Faire de la santé mentale un pilier du rugby professionnel
La Ligue nationale de rugby déploie un plan inédit dédié à la santé mentale. L’objectif est de prévenir, de détecter et d’accompagner les fragilités psychologiques trop longtemps ignorées.
La Ligue nationale de rugby (LNR) fait de la santé mentale de ses joueurs et de ses entraîneurs une priorité. Elle présente ainsi le déploiement de son plan « Santé mentale » lancé en 2023. Une mini-série vidéo intitulée « Têtes hautes », a été réalisée pour en présenter les coulisses.
La santé mentale : un enjeu devenu incontournable
Dans le sport professionnel, la santé physique des sportifs est depuis toujours au cœur des préoccupations (lire notre article). Mais leur santé mentale, elle, est souvent ignorée.

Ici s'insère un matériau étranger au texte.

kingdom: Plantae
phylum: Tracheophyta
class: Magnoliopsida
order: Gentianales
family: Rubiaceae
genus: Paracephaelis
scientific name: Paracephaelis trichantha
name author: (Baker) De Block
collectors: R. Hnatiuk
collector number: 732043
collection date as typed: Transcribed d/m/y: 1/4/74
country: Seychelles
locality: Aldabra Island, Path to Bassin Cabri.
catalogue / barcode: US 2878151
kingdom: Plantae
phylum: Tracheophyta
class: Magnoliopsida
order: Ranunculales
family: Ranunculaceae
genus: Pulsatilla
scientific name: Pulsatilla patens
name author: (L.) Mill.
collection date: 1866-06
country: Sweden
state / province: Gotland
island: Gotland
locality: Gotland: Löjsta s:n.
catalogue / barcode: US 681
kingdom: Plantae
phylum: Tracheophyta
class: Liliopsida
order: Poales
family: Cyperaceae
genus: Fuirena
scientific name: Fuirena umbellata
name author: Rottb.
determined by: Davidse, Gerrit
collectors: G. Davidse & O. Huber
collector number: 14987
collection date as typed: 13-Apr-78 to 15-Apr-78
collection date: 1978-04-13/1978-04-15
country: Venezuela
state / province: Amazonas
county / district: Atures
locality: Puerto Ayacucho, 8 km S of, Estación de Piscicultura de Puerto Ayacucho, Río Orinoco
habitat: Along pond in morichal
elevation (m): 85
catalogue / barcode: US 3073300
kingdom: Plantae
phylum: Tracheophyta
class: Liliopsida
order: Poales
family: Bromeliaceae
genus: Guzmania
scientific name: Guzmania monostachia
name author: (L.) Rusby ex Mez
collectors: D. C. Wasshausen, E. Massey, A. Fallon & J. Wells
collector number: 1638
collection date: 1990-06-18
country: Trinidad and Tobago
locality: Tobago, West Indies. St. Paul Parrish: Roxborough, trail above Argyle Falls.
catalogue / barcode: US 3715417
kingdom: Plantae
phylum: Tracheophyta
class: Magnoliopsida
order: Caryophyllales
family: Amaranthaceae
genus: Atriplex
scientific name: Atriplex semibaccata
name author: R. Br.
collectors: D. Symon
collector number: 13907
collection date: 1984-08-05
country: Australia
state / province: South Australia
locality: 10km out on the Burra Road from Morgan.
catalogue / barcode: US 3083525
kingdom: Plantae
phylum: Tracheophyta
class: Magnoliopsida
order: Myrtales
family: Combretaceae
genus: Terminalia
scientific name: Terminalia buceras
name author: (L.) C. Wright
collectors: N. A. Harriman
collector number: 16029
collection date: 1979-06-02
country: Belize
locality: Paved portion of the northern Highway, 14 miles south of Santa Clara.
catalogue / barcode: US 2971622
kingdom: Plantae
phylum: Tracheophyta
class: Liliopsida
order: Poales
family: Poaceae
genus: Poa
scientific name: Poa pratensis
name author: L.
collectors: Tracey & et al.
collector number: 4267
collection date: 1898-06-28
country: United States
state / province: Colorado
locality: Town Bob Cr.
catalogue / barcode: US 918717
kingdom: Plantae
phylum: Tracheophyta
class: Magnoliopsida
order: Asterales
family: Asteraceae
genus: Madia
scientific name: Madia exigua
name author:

Et pourtant, le sport du haut niveau, et le stress qu’il engendre, ont des répercussions bien réelles sur le bien-être des joueurs. Selon une étude de la fondation Fondamental, un jeune sportif sur cinq exprime un mal-être psychologique.
Pour la LNR, le bien-être mental est donc désormais « une condition indispensable à la performance et à l’épanouissement des joueurs et entraîneurs ». Elle s’inscrit dans une vision globale de la santé du joueur.
Prévenir, détecter et prendre en charge
Le plan « Santé mentale » de la ligue est le fruit d’un travail collaboratif de plusieurs mois. Le projet repose sur trois piliers : prévention, détection précoce et prise en charge personnalisée. « Notre ambition est claire : offrir un cadre protecteur et des ressources concrètes pour accompagner chacun, à chaque étape de son parcours », explique le président de la ligue, Yann Roubert.
Un investissement d’un million d’euros sur cinq ans a été débloqué pour soutenir le déploiement du plan.
Santé mentale : six mesures pour changer la culture du rugby
Dans le détail, la LNR développe six outils concrets.
D’abord la mise en place d’une ligne téléphonique dédiée. Confidentielle, elle permet aux joueurs comme aux équipes de demander de l’aide à tout moment. Un psychologue clinicien externe écoute, rompt l’isolement et oriente.
Des bilans psychologiques de présaison seront également menés dans tous les clubs pour le début de saison 2026-2027. L’objectif étant d’uniformiser les pratiques des clubs et mieux identifier les signaux de fragilité.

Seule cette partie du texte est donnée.